Stone, too, was skeptical of the expedition—for any dive beyond 200 meters, he said, the concept should be tested first. “I’ve been doing this for a long time, and I’ve got a lot of dead friends,” he says. 

“We’re moving into the zone where robotics isn’t science fiction,” he continues. “It’s hardware, it’s software—we’re doing it. Is it perfect? No. But it’s a couple years away. We’re close to doing dives longer than the longest human dives, and with a kilometer-depth rating it’ll be far, far beyond even hydrogen diving.”

As a diver, Doolette says, he understands wanting to go where nobody else had been before: “Cave divers and other people explore for the joy of it. A robot’s not gonna get that.” The other draw, he says, is the puzzle of figuring out where the cave is going and how to follow it. And when you finally get into the water, the rest of the world falls away. 

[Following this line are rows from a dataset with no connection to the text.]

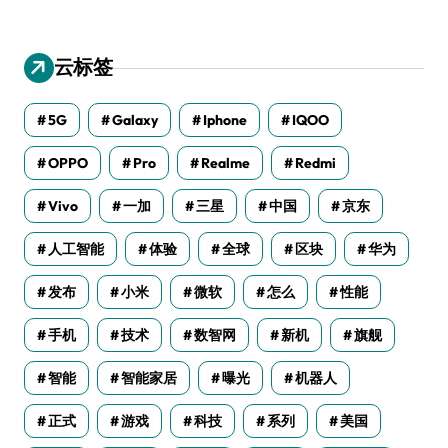
云标签
5G
Galaxy
Iphone
IQOO
OPPO
Pro
Realme
Redmi
Vivo
一加
三星
中国
京东
人工智能
体验
全球
区块
华为
发布
小米
微软
怎么
性能
手机
技术
数智网
新机
旗舰
智能
智能家居
曝光
机器人
正式
游戏
科技
系列
美国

A few weeks after the hydrogen dive, Harris gave a presentation to the H2 Working Group, apologizing for “sneaking around a little bit.” He concluded with a caveat: n = 1. “Meaning it has been successful one time,” he said. When the PowerPoint ended, the group applauded. “Just something you can add to your final slide, Harry,” Doolette said. “The probability of survival is greater than zero.” 

Doolette was relieved when he learned that Harris had made it back to the surface. “I recognized that it was a pretty groundbreaking, momentous dive,” he told me. “I don’t see the purpose of going deep for the sake of going deep, but if you’re committed to an exploration project and it involves cave diving in pursuit of exploration and discovery, then that’s what you do.”

“There’s always a little temptation to go that little bit further. That’s why we’re doing this stuff,” Challen told me. “We have this defective aspect to our characters that urges us to push on just a little bit more.”